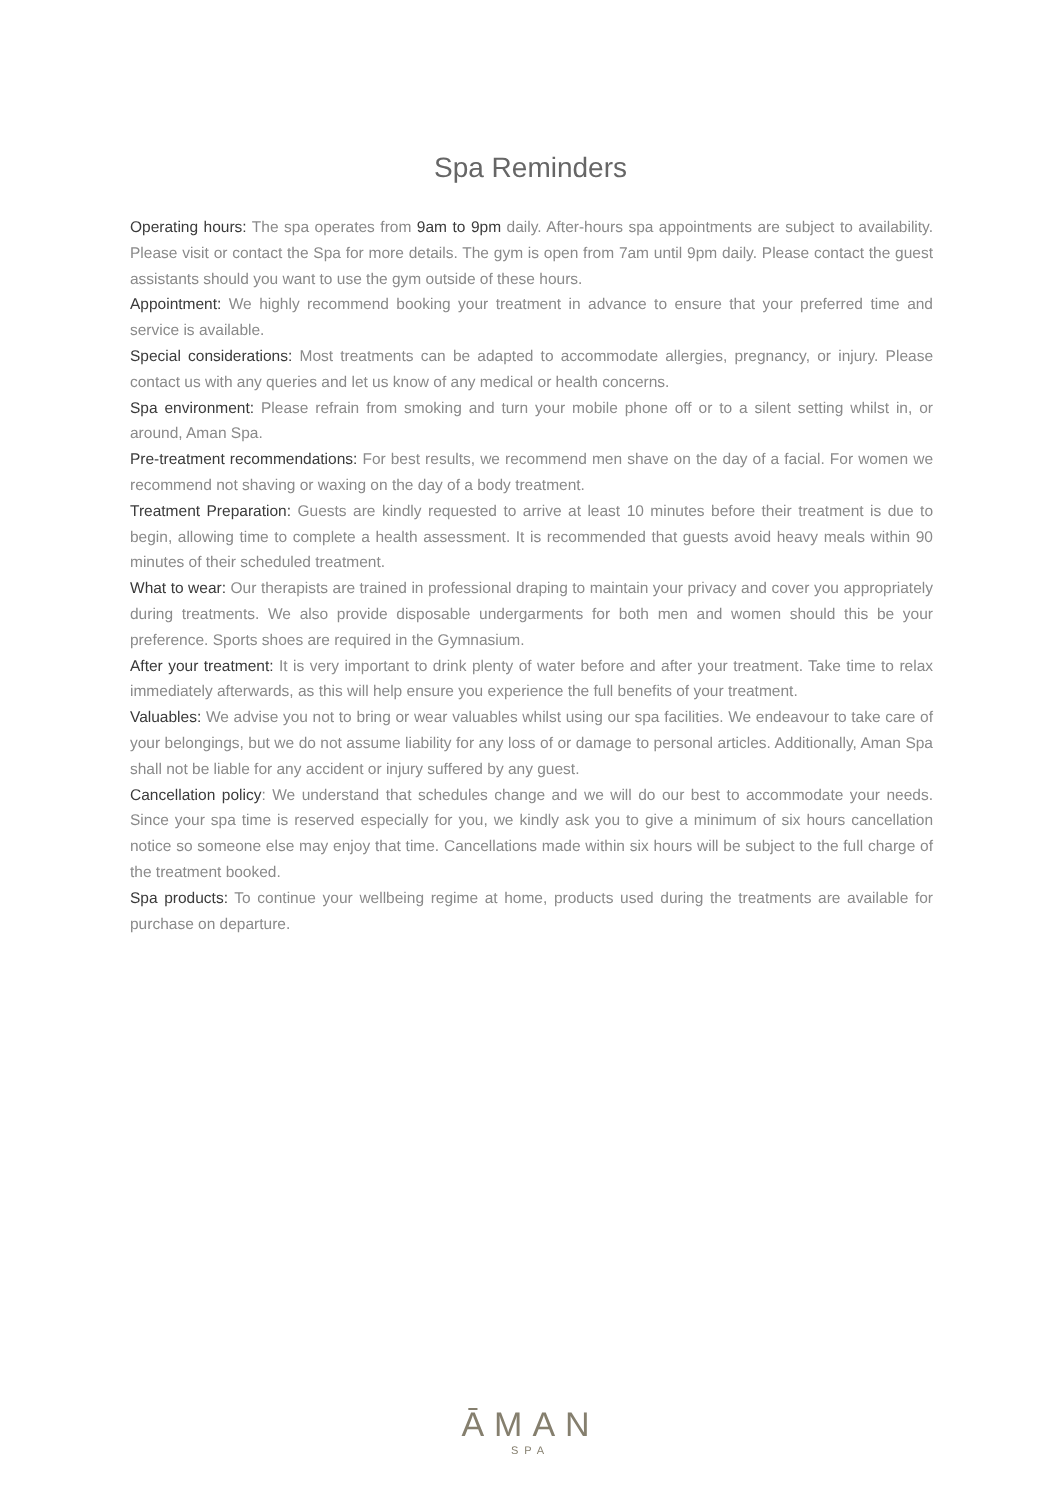Spa Reminders
Operating hours: The spa operates from 9am to 9pm daily. After-hours spa appointments are subject to availability. Please visit or contact the Spa for more details. The gym is open from 7am until 9pm daily. Please contact the guest assistants should you want to use the gym outside of these hours.
Appointment: We highly recommend booking your treatment in advance to ensure that your preferred time and service is available.
Special considerations: Most treatments can be adapted to accommodate allergies, pregnancy, or injury. Please contact us with any queries and let us know of any medical or health concerns.
Spa environment: Please refrain from smoking and turn your mobile phone off or to a silent setting whilst in, or around, Aman Spa.
Pre-treatment recommendations: For best results, we recommend men shave on the day of a facial. For women we recommend not shaving or waxing on the day of a body treatment.
Treatment Preparation: Guests are kindly requested to arrive at least 10 minutes before their treatment is due to begin, allowing time to complete a health assessment. It is recommended that guests avoid heavy meals within 90 minutes of their scheduled treatment.
What to wear: Our therapists are trained in professional draping to maintain your privacy and cover you appropriately during treatments. We also provide disposable undergarments for both men and women should this be your preference. Sports shoes are required in the Gymnasium.
After your treatment: It is very important to drink plenty of water before and after your treatment. Take time to relax immediately afterwards, as this will help ensure you experience the full benefits of your treatment.
Valuables: We advise you not to bring or wear valuables whilst using our spa facilities. We endeavour to take care of your belongings, but we do not assume liability for any loss of or damage to personal articles. Additionally, Aman Spa shall not be liable for any accident or injury suffered by any guest.
Cancellation policy: We understand that schedules change and we will do our best to accommodate your needs. Since your spa time is reserved especially for you, we kindly ask you to give a minimum of six hours cancellation notice so someone else may enjoy that time. Cancellations made within six hours will be subject to the full charge of the treatment booked.
Spa products: To continue your wellbeing regime at home, products used during the treatments are available for purchase on departure.
ĀMAN
SPA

# [Directions]
The lines to reproduce run from the one containing "Treatment Preparation: Guests" to the last line of the listing; print them exactly, including both ends.

# [Answer below]
Treatment Preparation: Guests are kindly requested to arrive at least 10 minutes before their treatment is due to begin, allowing time to complete a health assessment. It is recommended that guests avoid heavy meals within 90 minutes of their scheduled treatment.
What to wear: Our therapists are trained in professional draping to maintain your privacy and cover you appropriately during treatments. We also provide disposable undergarments for both men and women should this be your preference. Sports shoes are required in the Gymnasium.
After your treatment: It is very important to drink plenty of water before and after your treatment. Take time to relax immediately afterwards, as this will help ensure you experience the full benefits of your treatment.
Valuables: We advise you not to bring or wear valuables whilst using our spa facilities. We endeavour to take care of your belongings, but we do not assume liability for any loss of or damage to personal articles. Additionally, Aman Spa shall not be liable for any accident or injury suffered by any guest.
Cancellation policy: We understand that schedules change and we will do our best to accommodate your needs. Since your spa time is reserved especially for you, we kindly ask you to give a minimum of six hours cancellation notice so someone else may enjoy that time. Cancellations made within six hours will be subject to the full charge of the treatment booked.
Spa products: To continue your wellbeing regime at home, products used during the treatments are available for purchase on departure.
ĀMAN
SPA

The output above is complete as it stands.